Les dialogues de Cordier présentent des modèles de conversations courantes en latin «pur» pour toutes les circonstances de la vie scolaire. Ils donnent à voir des écoles où le latin est obligatoire en tout temps, même lors des récréations. En plus du latin pur, Cordier vise à enseigner aux jeunes élèves les règles de base de la vie en société et à développer certains tours de pensée et de langage, notamment en lien avec la piété et la solidarité.

Les Colloques contiennent de nombreuses références à des auteurs païens antiques, même si leur variété est beaucoup plus restreinte que dans les Colloques d’Érasme. Ce texte érasmien contient en effet 40 auteurs différents (dont la moitié de langue grecque) tandis que Cordier ne cite que des auteurs païens latins. Chez Cordier, à l’exception de Quintilien qui est présent à travers ses maximes pédagogiques, tous les auteurs cités figurent aux programmes de la schola privata des Académies de Lausanne et de Genève que Cordier avait contribué à rédiger. Les auteurs de l’Antiquité païenne présents dans les Colloques de Cordier sont, dans l’ordre décroissant suivi du nombre de pages où ils apparaissent: (Pseudo-)Caton (22); Cicéron (10); Virgile (5); Quintilien (5); Térence (4); Horace (4); Ovide (2).

 

L’extrait choisi comprend l’entier du vingt-septième colloque du deuxième livre. Il s’agit d’un dialogue entre deux élèves, l’un avancé et l’autre plus jeune, qui montre ce que les élèves vivant en internat doivent faire au moment du réveil et qui thématise la conformité de certaines idées d’auteurs païens avec le christianisme. Il s’agit d’un dialogue très positif sur les philosophes païens antiques, qui affirme, dans une position similaire à celle d’Érasme, qu’eux aussi ont été éclairés par le Saint-Esprit.
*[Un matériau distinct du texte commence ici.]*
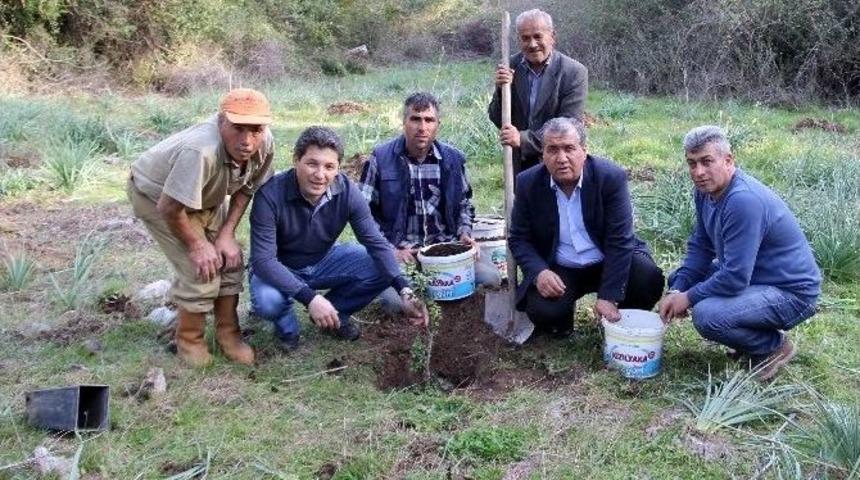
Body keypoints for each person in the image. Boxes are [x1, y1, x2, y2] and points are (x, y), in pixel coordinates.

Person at [659, 125, 821, 380]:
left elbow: (734, 277)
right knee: (680, 277)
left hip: (792, 293)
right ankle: (746, 337)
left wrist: (689, 298)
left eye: (707, 162)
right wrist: (678, 290)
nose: (698, 172)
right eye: (692, 164)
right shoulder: (706, 191)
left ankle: (772, 347)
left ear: (728, 160)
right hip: (755, 278)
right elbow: (701, 246)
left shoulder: (743, 200)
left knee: (707, 315)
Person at [127, 88, 274, 367]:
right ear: (221, 122)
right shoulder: (200, 150)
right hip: (158, 197)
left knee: (230, 258)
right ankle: (189, 340)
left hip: (206, 195)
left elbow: (247, 188)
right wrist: (197, 245)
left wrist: (227, 233)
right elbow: (170, 208)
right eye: (238, 129)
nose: (247, 141)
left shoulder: (264, 142)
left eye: (255, 130)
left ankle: (228, 334)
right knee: (202, 268)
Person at [248, 126, 428, 351]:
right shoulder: (270, 195)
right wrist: (311, 298)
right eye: (312, 163)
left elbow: (376, 242)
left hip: (323, 260)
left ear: (338, 169)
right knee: (269, 301)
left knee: (383, 265)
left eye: (329, 166)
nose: (320, 174)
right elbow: (264, 260)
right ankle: (287, 329)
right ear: (296, 160)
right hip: (279, 265)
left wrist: (405, 290)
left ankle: (334, 314)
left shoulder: (347, 191)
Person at [508, 117, 664, 337]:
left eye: (569, 149)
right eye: (552, 150)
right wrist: (539, 272)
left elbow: (619, 240)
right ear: (542, 154)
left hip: (607, 258)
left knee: (647, 278)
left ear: (584, 151)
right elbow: (519, 238)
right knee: (543, 311)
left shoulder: (610, 177)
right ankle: (563, 324)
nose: (561, 158)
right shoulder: (528, 182)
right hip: (563, 265)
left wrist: (609, 295)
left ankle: (623, 320)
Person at [358, 92, 495, 311]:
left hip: (446, 249)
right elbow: (362, 214)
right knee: (393, 303)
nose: (422, 127)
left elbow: (464, 204)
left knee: (490, 278)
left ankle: (441, 293)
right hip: (403, 254)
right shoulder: (380, 159)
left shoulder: (453, 159)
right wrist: (389, 250)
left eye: (429, 120)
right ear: (404, 122)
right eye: (415, 119)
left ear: (437, 124)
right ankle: (422, 289)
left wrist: (464, 233)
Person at [488, 8, 588, 175]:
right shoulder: (509, 66)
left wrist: (523, 139)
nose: (532, 44)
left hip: (560, 164)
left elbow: (570, 126)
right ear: (519, 40)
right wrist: (501, 89)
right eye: (525, 38)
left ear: (552, 37)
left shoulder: (573, 72)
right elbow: (497, 119)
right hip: (520, 166)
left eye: (538, 36)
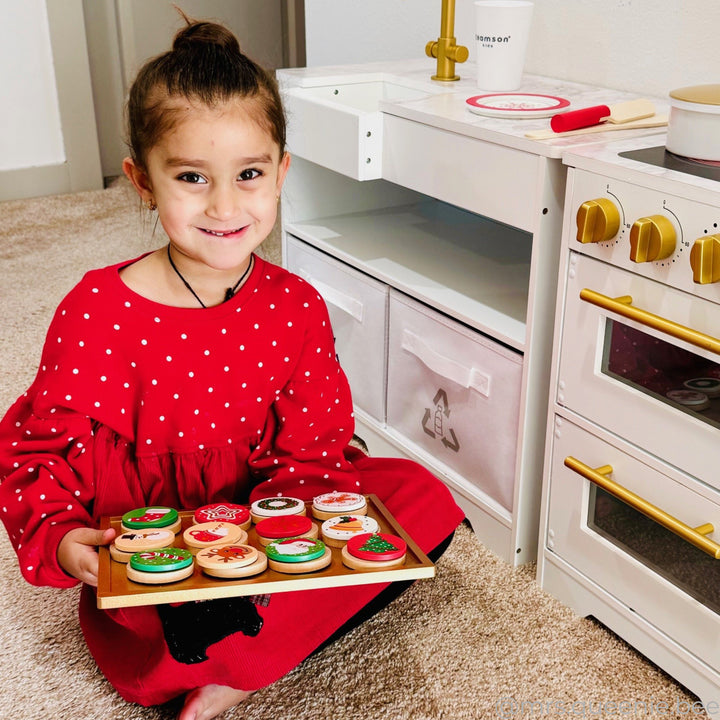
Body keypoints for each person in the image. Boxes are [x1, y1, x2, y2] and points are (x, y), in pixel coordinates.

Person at [0, 15, 464, 720]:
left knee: (419, 501)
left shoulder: (296, 305)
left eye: (249, 174)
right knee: (157, 640)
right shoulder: (97, 307)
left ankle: (242, 662)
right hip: (154, 539)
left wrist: (280, 537)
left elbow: (313, 448)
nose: (224, 205)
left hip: (264, 524)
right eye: (191, 177)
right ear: (142, 182)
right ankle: (235, 646)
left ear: (280, 172)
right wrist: (63, 538)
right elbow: (38, 451)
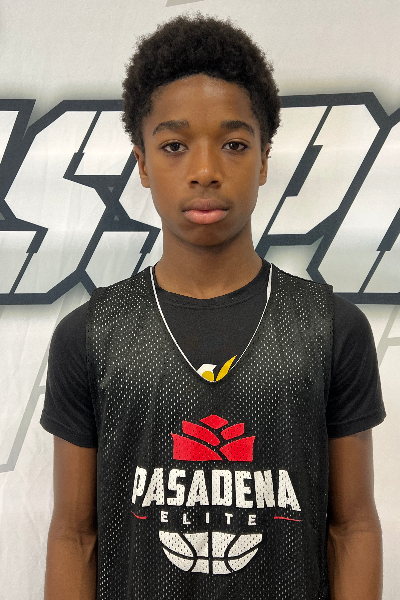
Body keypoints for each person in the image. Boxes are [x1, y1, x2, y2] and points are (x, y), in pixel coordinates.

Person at [41, 13, 385, 600]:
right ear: (142, 163)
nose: (205, 171)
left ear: (265, 159)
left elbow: (352, 528)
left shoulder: (330, 328)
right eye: (174, 146)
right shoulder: (90, 334)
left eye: (233, 145)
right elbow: (75, 536)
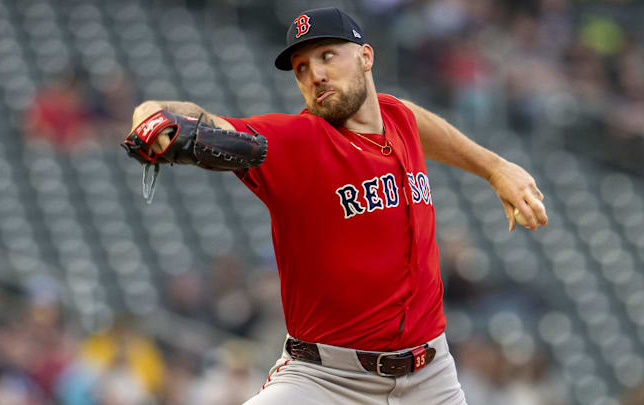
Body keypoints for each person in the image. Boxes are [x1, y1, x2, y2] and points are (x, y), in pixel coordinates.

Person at [126, 7, 548, 405]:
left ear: (366, 57)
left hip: (430, 378)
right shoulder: (296, 141)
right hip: (325, 380)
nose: (316, 75)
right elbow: (200, 120)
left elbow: (412, 119)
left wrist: (494, 168)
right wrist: (151, 115)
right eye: (302, 69)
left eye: (327, 56)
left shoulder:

D’autres dialogues de Cordier soulignent toutefois que la morale chrétienne est plus exigeante que la morale païenne et certains de ses colloques mettent en garde les enfants contre des expressions d’origine païenne telles que si sors tulisset («si le hasard l’avait permis»), qui apparaît dans le dialogue II, 28. Tout comme Érasme, Cordier considère que la solution pour protéger les chrétiens n’est pas de censurer ou d’expurger les textes antiques de tout ce qui pourrait être contraire à la doctrine chrétienne, mais de former les enfants à l’esprit critique pour qu’ils puissent progressivement faire face par eux-mêmes aux idées opposées au christianisme lorsqu’ils les rencontreront.

 

Bibliographie

Crousaz, K., L’Académie de Lausanne entre humanisme et Réforme, ca. 1537-1560, Leyde/Boston, Brill, 2012.
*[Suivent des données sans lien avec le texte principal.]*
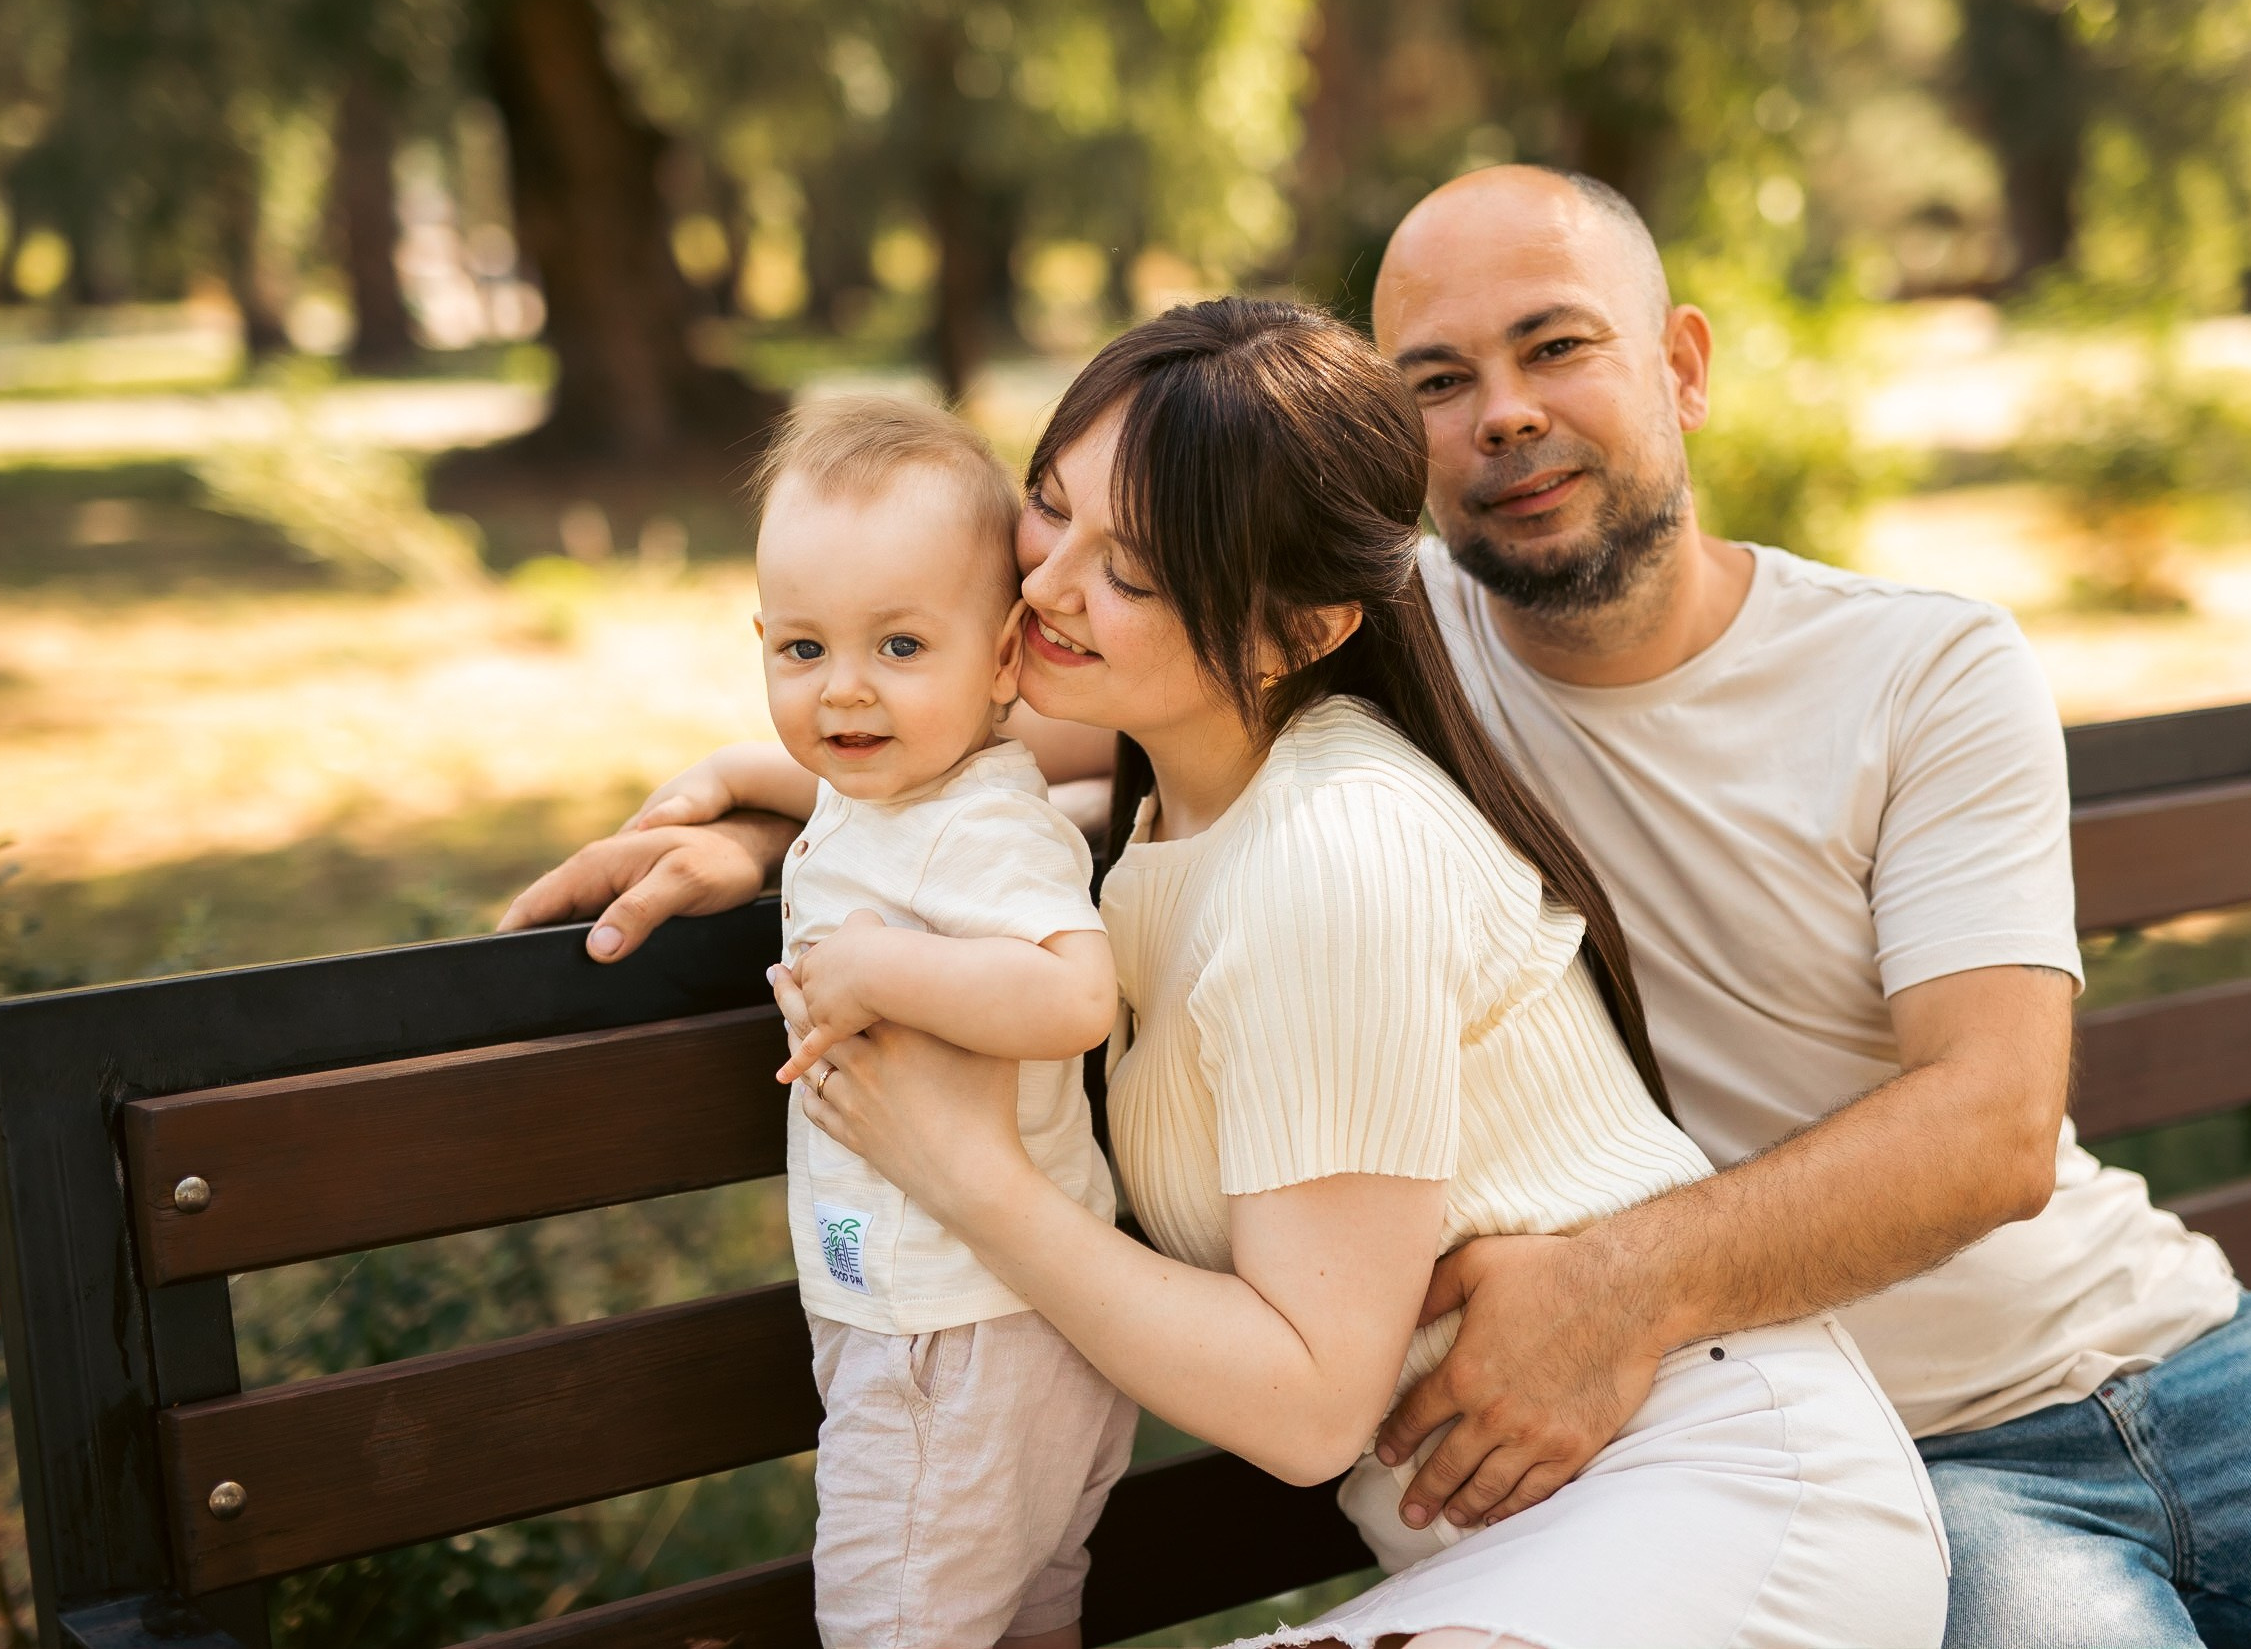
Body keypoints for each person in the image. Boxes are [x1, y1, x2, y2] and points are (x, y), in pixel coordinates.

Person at [507, 166, 2251, 1646]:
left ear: (1679, 363)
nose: (1500, 415)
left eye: (1553, 346)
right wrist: (781, 824)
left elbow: (1993, 1127)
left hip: (2083, 1357)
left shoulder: (1886, 672)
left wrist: (1615, 1284)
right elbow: (992, 725)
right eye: (1437, 378)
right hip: (1791, 1480)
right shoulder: (1358, 692)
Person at [620, 300, 1949, 1648]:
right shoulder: (1180, 804)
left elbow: (1312, 1408)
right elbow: (963, 802)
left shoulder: (1334, 851)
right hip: (1531, 1554)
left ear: (1298, 630)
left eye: (1133, 572)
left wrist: (967, 1175)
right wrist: (763, 814)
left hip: (1709, 1515)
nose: (1046, 587)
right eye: (1050, 507)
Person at [675, 394, 1135, 1649]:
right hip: (986, 1320)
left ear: (1005, 658)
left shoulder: (981, 831)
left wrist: (883, 969)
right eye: (803, 650)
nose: (845, 693)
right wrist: (732, 776)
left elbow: (1074, 996)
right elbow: (844, 784)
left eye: (899, 646)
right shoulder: (899, 790)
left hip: (946, 1339)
Crousaz, K., «Les auteurs païens dans les Colloques d’Érasme et de Maturin Cordier», dans Crossing Traditions: Essays on the Reformation and Intellectual History. In Honour of Irena Backus, éd. Maria Cristina Pitassi et Daniela Camillocci Solfaroli, Leyde/Boston, Brill, 2018, p. 313-330.

Crousaz, K., «Un manuel d’empowerment du XVIe siècle: Les Colloques de Maturin Cordier et le développement de l’agentivité enfantine», Histoire de l’éducation 161 (2024), p. 21-46.

Engammare, M., «Cordier, Mathurin», Dictionnaire historique de la Suisse, version online du 11.08.2005, https://hls-dhs-dss.ch/fr/articles/011087/2005-08-11/.

Hudson, E. K. «The Colloquies of Maturin Cordier: Images of Calvinist School Life and Thought», Sixteenth Century Journal 9-3 (1978), p. 56-78.

Le Coultre, J., Maturin Cordier et les origines de la pédagogie protestante dans les pays de langue française: 1530-1564, Neuchâtel, Secrétariat de l’Université, 1926.